══ Text block

Re: 5Dsr yields 60mb+ files in FULL, 1.3 crop, and 1.6 crop. Too big for Aperture 3.

[ Edited ]

Are you saving these as RAW?

 

To use Aperture 3 with RAW files from your camera you must make sure that you have installed Apple Camera RAW Update 6.04 (or newer).  See:  https://support.apple.com/en-us/HT203088

 

Also... apart from JPEG format, Aperture supports RAW format, but ONLY RAW format.  They do not support variants such as MRAW, SRAW, etc.  This is, and always has been true of Aperture (and most other programs too... it's not just Aperture.)

 

When you shoot RAW, the file saved generally represents "everything" the sensor could capture.  Any choices you set (white balance, sharpening, picture styles, etc.) are only noted in the meta-data but not actually applied to the image.  I suspect this is also true even of the crop-factors (I own a 5D III and do not own a 5Ds/5Dsr).

 

If you convert the images from RAW to some other lossy format such as TIFF then the images first have to be "de-bayered".  The camera uses a color-filter-array (aka 'CFA' and in the most popular CFA is the "Bayer Mask") in which the values stored in various photo-sites (each of which only have one single color assigned which will be either red or green or blue but never a combination) are compared to the color values of neighboring photosites to generate a "blended" color.  At this point the result is called a "pixel" (on the sensor it's called a "photo site" becuse pixels have all three colors and photo-sites are mono-color.)

════
══ Supplied material

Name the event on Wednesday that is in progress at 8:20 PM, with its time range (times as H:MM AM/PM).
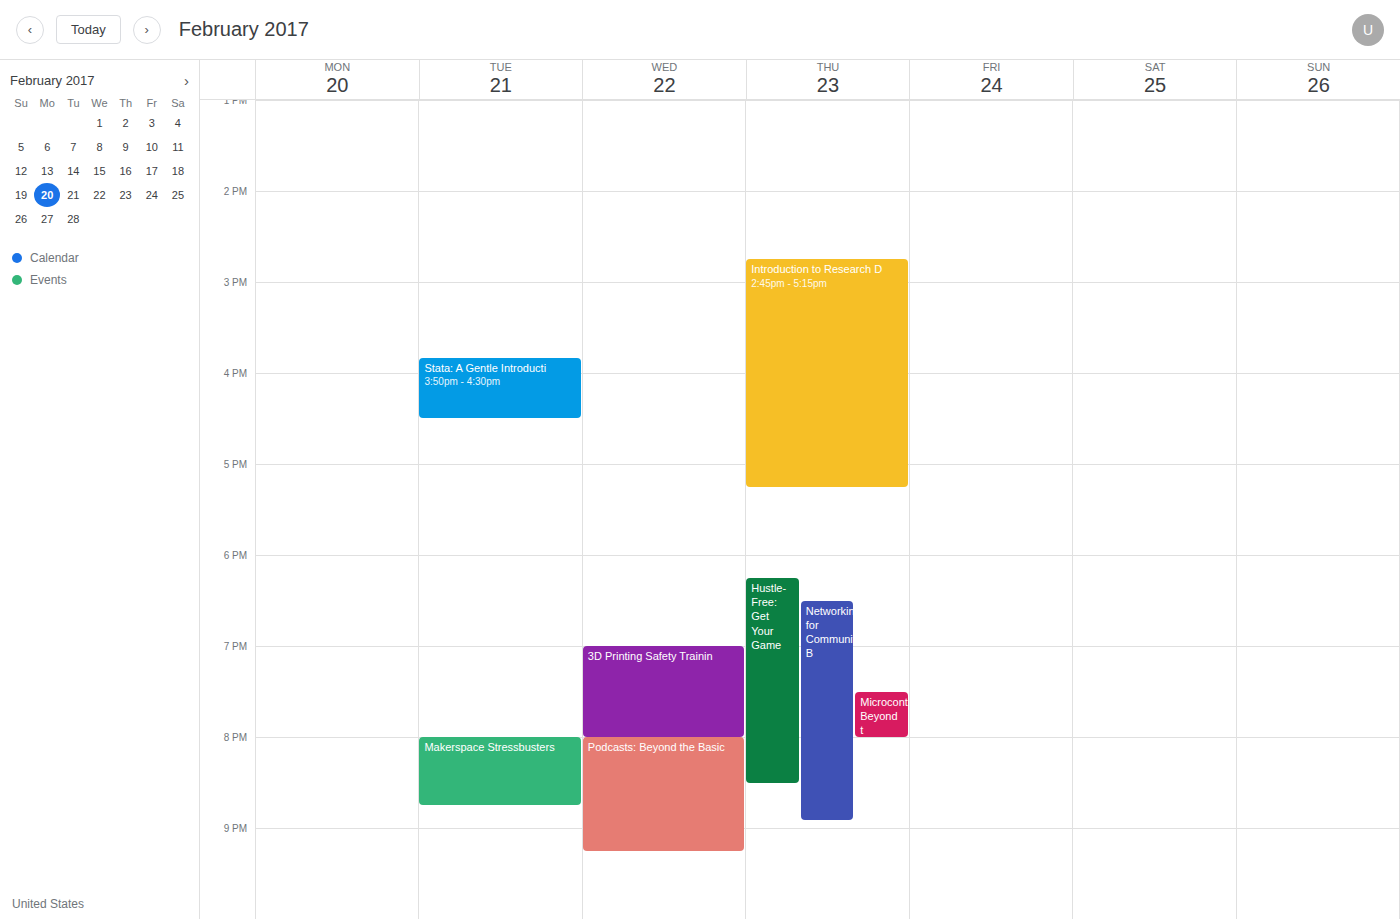
"Podcasts: Beyond the Basic", 8:00 PM to 9:15 PM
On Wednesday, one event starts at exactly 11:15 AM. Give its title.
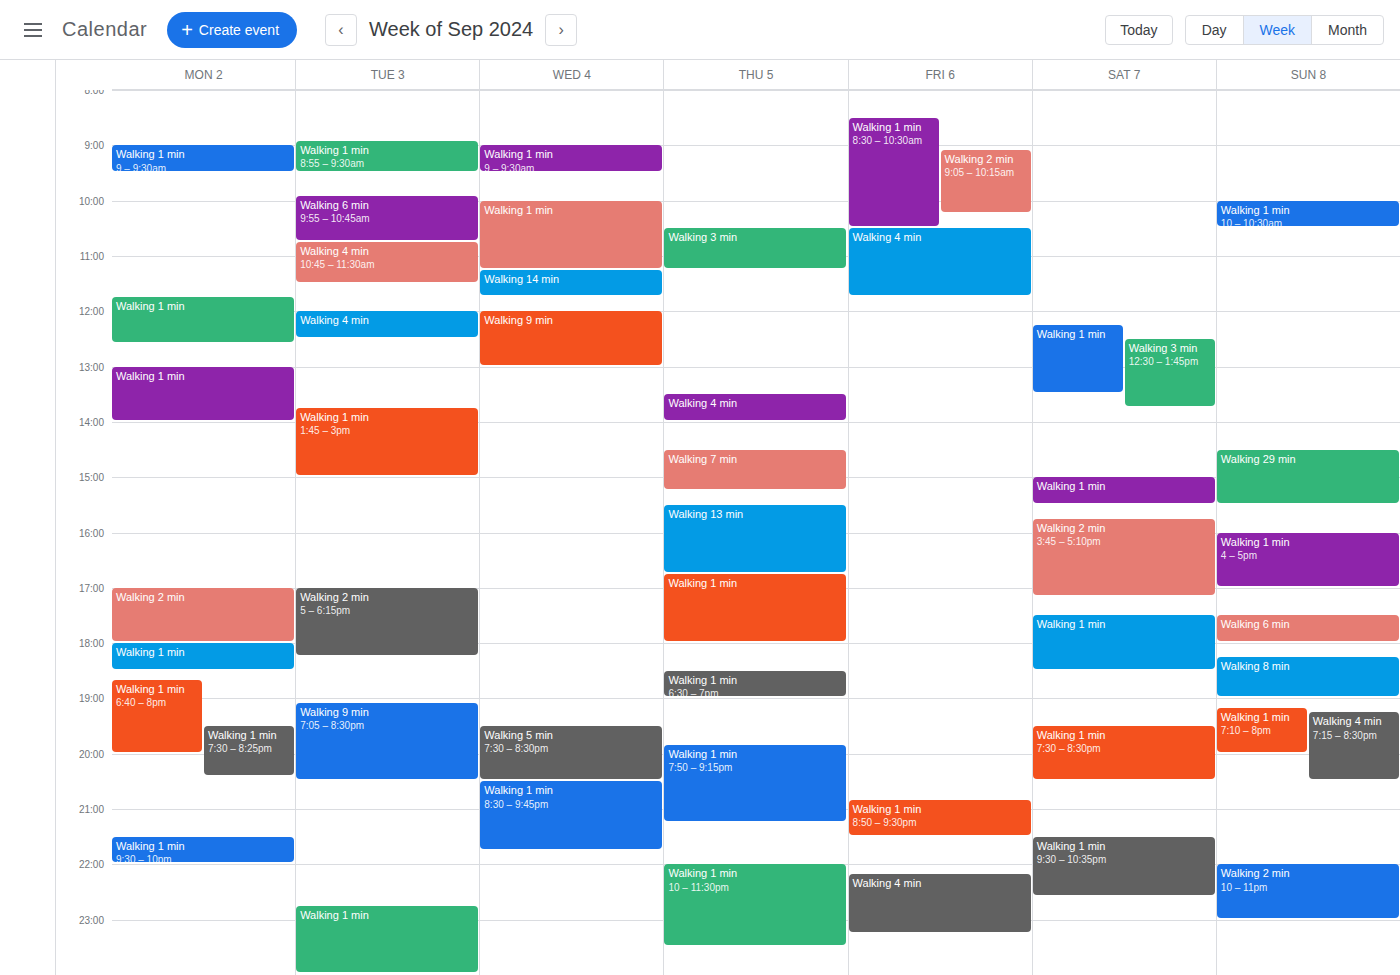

════

» **Directives**:
1/ In the forum reply about Aperture 3 and RAW files, which update must be installed to use Aperture 3 with RAW files from the camera?
2/ Carry on the forum reply about Aperture 3 and RAW files from its last sentence.

» **Results for each task**:
1/ Apple Camera RAW Update 6.04 or newer.

2/
 

This means to not lose data when converting from RAW to TIFF, your 50MP sensor loaded with 14-bit single-channel photosites has to be converted to a 50MP 16-bit TIFF in which each pixel has 3x 16-bit color channels.  This MASSIVELY increases the size of the image (the 60 MB RAW image files will likely grow to about 200 MB images (you might save a little for non-lossy compression.  Compression is allowed as long as it is not "lossy" compression.)

 

When you use a 50MP camera, remember... hard disks are CHEAP.  You can buy 1TB of storage for about $50 these days.

 

My images are not stored on my computer's internal storage... I use external storage specifically because image sizes are getting large enough that it's not practical to attempt to store every image you've ever captured on a computer's internal drive (not if you do much shooting.)